Uma das tarefas mais importantes é a de manter a máxima autonomia dos membros da família perante uma maior dependência que pressupõe a doença. Se a doença é fatal, a família experimenta um período emocionalmente forte, aproveitando todos os momentos que restam com o seu ente querido. Se a doença é claramente incapacitante a família vive esse momento como um problema sem fim. A família pode sentir que a sua única possibilidade de voltar a viver em paz, sem este tipo de angústias, é quando o membro doente falecer. Nesta altura ocorrem ambivalências normativas que geram sentimentos de culpa. As tarefas da fase crónica são: enfrentar os sintomas e os efeitos secundários; desenvolver estratégias para manter a qualidade de vida; prevenir e resolver as crises relativas à doença; gerir o stresse e reanalisar as estratégias de enfrentamento; maximizar o apoio social e reduzir o isolamento social; normalizar a vida apesar da doença; resolver os problemas económicos derivados da doença; redefinir as relações com os outros durante a doença; expressar os sentimentos e os medos. Durante esta fase crónica podem dar-se recuperações, se tal acontecer é necessário realizar algumas tarefas adequadas a este período: resolver

efeitos psicológicos, sociais e físicos da doença; enfrentar os medos e a ansiedade relacionadas com a possibilidade de uma recaída; revisão da vida e dos problemas relacionados com os estilos de vida; redefinir a relação com os cuidadores.

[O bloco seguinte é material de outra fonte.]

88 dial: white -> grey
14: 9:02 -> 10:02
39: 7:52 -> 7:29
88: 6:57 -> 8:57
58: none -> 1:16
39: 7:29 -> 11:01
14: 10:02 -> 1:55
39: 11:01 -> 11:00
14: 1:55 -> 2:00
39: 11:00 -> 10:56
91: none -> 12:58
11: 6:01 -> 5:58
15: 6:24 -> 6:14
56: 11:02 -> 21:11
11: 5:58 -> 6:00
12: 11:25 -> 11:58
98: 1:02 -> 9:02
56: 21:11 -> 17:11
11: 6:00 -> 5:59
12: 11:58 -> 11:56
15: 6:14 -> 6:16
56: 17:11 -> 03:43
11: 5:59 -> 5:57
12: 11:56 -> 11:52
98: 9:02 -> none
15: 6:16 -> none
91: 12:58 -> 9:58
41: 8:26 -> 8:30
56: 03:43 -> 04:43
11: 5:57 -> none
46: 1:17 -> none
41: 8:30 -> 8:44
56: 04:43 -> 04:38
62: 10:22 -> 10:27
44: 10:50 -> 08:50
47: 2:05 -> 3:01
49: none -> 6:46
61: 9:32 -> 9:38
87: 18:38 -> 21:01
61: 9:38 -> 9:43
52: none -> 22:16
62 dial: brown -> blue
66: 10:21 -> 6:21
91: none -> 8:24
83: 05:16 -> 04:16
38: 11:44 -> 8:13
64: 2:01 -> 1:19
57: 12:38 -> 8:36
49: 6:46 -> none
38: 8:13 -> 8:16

A fase terminal envolve o período pré-terminal, no qual a morte começa a ser expectável e domina a vida familiar, e inclui os períodos de luto e solução do luto. Esta fase ocorre quando a morte inevitável se torna aparente e domina a vida, ocorrendo com frequência lutos antecipatórios que podem ter início em fases anteriores. A família sente a perda do elemento doente, sofrendo com ele e com aquilo que não vai poder viver com ele. O doente antecipa a perda da família vivendo a angústia do que não pode fazer ou já não vai poder viver. Torna-se inevitável lidar com a separação, morte, luto e reorganizar a vida familiar para depois da morte. Viver este período de forma saudável implica partilhar o tempo precioso que resta, lidar com assuntos inacabados e dizer adeus.

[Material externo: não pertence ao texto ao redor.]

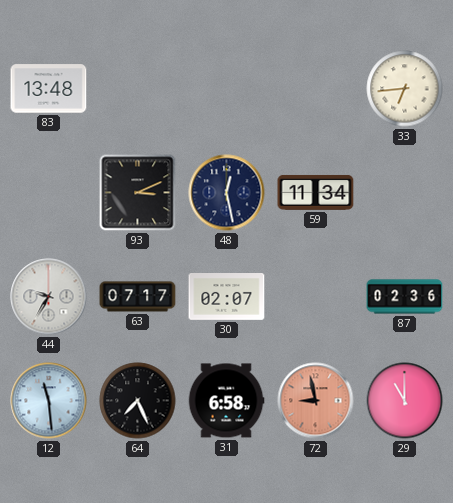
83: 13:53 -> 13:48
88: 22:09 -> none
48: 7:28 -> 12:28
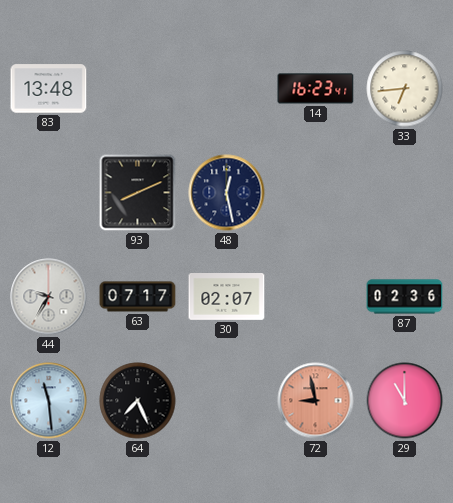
14: none -> 16:23
93: 3:11 -> 8:11
59: 11:34 -> none
31: 6:58 -> none
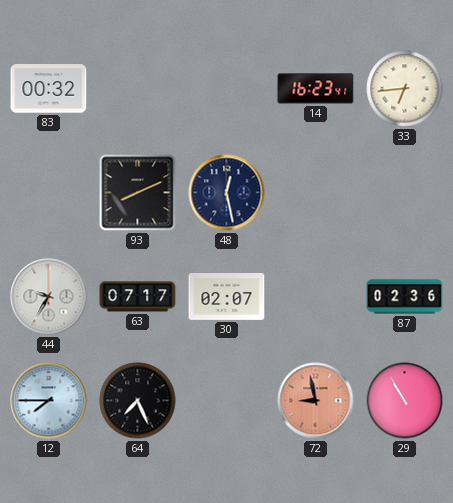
83: 13:48 -> 00:32
12: 11:29 -> 7:45
29: 11:00 -> 10:55
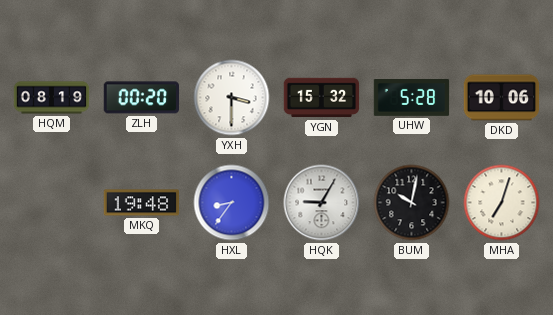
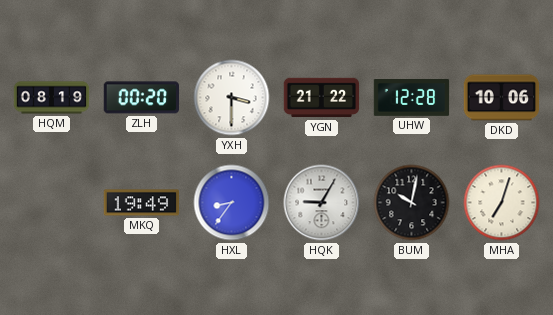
YGN: 15:32 -> 21:22
UHW: 5:28 -> 12:28
MKQ: 19:48 -> 19:49
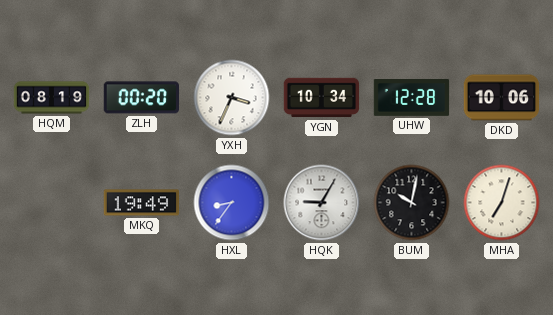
YXH: 3:30 -> 3:34
YGN: 21:22 -> 10:34
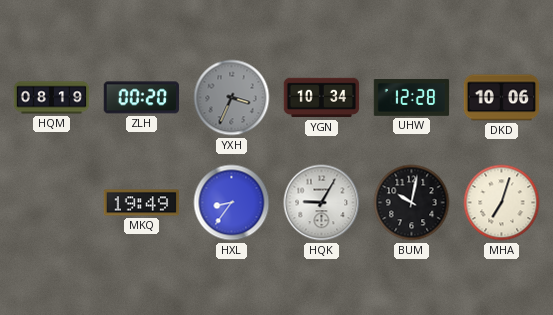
YXH dial: white -> grey
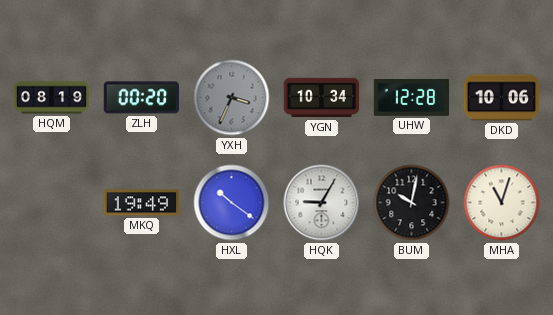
HXL: 8:36 -> 10:21
MHA: 7:03 -> 11:03
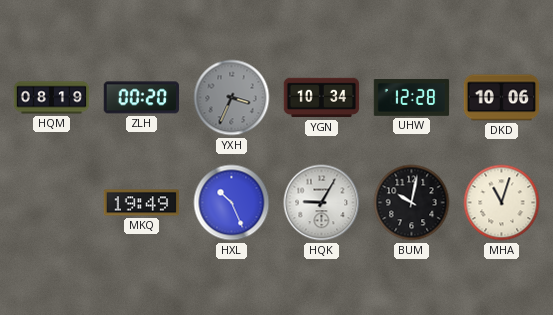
HXL: 10:21 -> 10:26
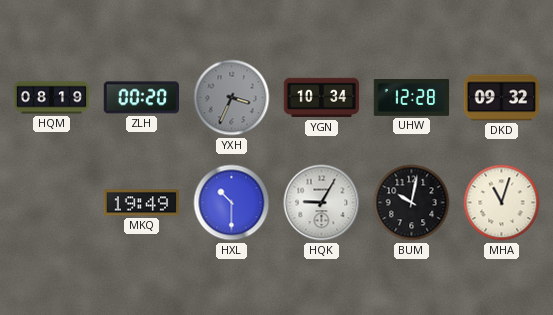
DKD: 10:06 -> 09:32
HXL: 10:26 -> 10:30
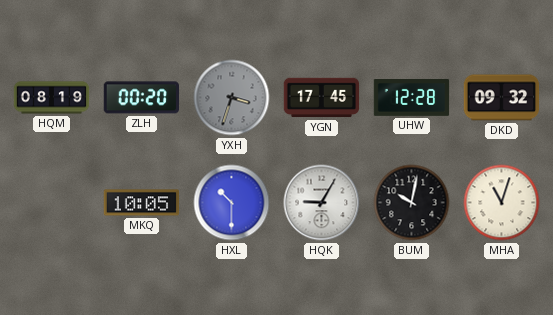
YXH: 3:34 -> 3:33
YGN: 10:34 -> 17:45
MKQ: 19:49 -> 10:05
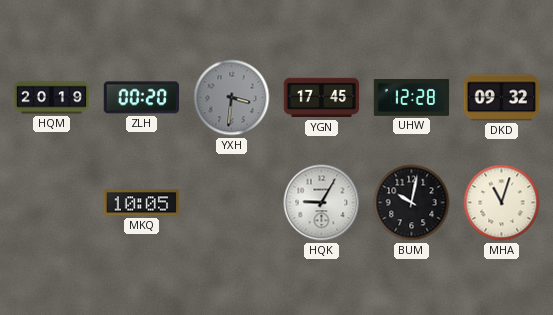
HQM: 08:19 -> 20:19
YXH: 3:33 -> 3:31
HXL: 10:30 -> none
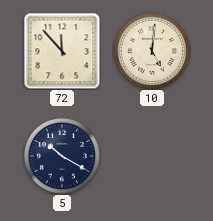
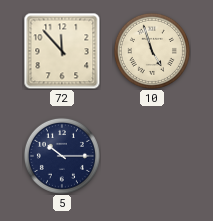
10: 5:01 -> 4:57
5: 10:20 -> 10:15
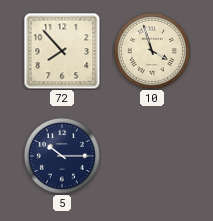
72: 11:53 -> 7:53
10: 4:57 -> 3:57
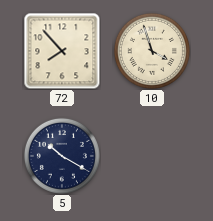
5: 10:15 -> 10:20
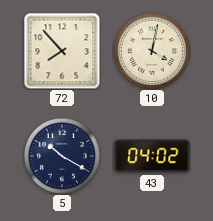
10: 3:57 -> 4:02
43: none -> 04:02
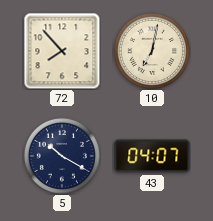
10: 4:02 -> 7:02
43: 04:02 -> 04:07
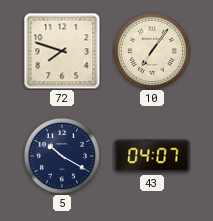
72: 7:53 -> 7:48
10: 7:02 -> 7:06
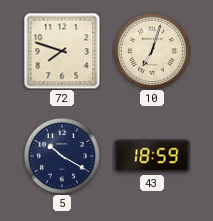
10: 7:06 -> 7:03
43: 04:07 -> 18:59
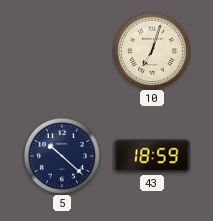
72: 7:48 -> none
5: 10:20 -> 10:22
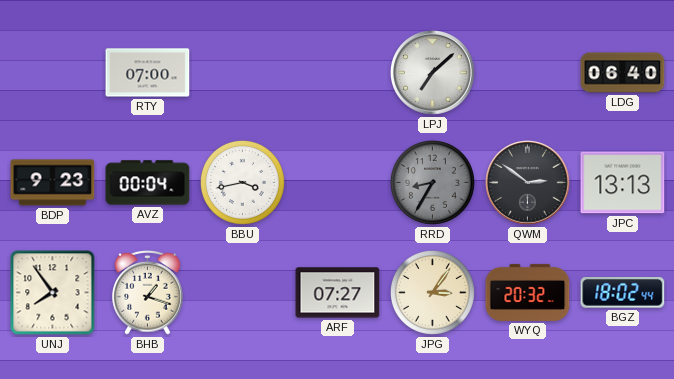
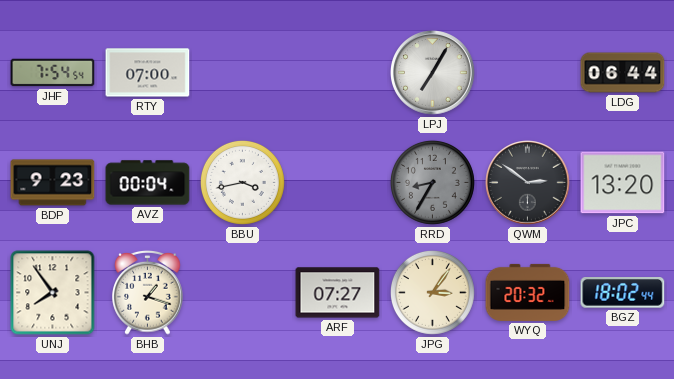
JHF: none -> 7:54
LPJ: 7:08 -> 7:05
LDG: 06:40 -> 06:44
JPC: 13:13 -> 13:20
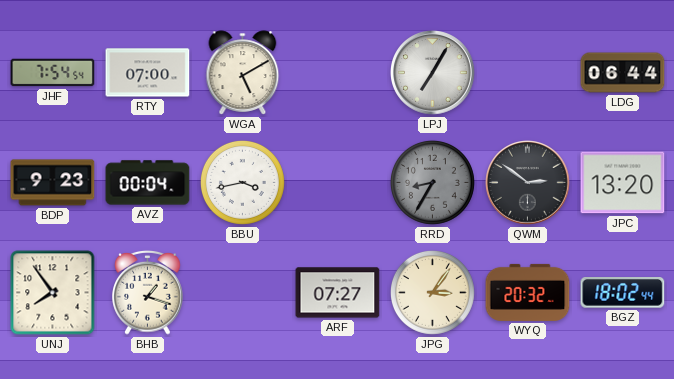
WGA: none -> 5:10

As tarefas desta fase consistem em: aliviar os sintomas e dor; lidar com os procedimentos médicos e institucionais; enfrentar o stresse e rever as estratégias de enfrentamento; apoiar os cuidadores; preparar-se para a morte e despedida; preservar as relações com amigos e familiares; expressar os sentimentos e os medos; encontrar sentido para a vida e para a morte.

Os períodos críticos de transição que ligam as quatro fases são momentos em que as famílias reavaliam a adequação da sua estrutura de vida prévia, face às novas exigências da doença e tratam de assuntos inacabados de fases anteriores.

Grau de cuidados que a doença exige

A supervisão da doença e do doente pode condicionar a autonomia da família e do doente (por exemplo, efectuar análises diárias do nível de açúcar, administração de medicação e actividade física). O problema é particularmente importante nas populações que negam o auto-controlo, como os adolescentes ou quem abandona a medicação, e nas famílias cujos sistemas de valores enfatizam em demasia a autonomia dos seus membros.

Estigma

Os limites da família são profundamente afectados quando se deparam com uma doença que acarreta elevado estigma social, pois tende a diminuir ou cessar os contactos sociais, recusando ou limitando a informação sobre a doença a outras pessoas. Por exemplo, evitam convidar os amigos para sua casa, o que origina o aumento de sentimentos de vergonha e a estabilização de mitos prejudiciais.

As tarefas a realizar nestas circunstâncias são (Rolland, 1988; Jacobs, 1992): responder às necessidades físicas da doença; desenvolver medidas para enfrentar a

doença; preservar o auto-conceito e as relações com os outros, apesar da doença; e resolver os problemas afectivos, existenciais e espirituais reactivados pela doença.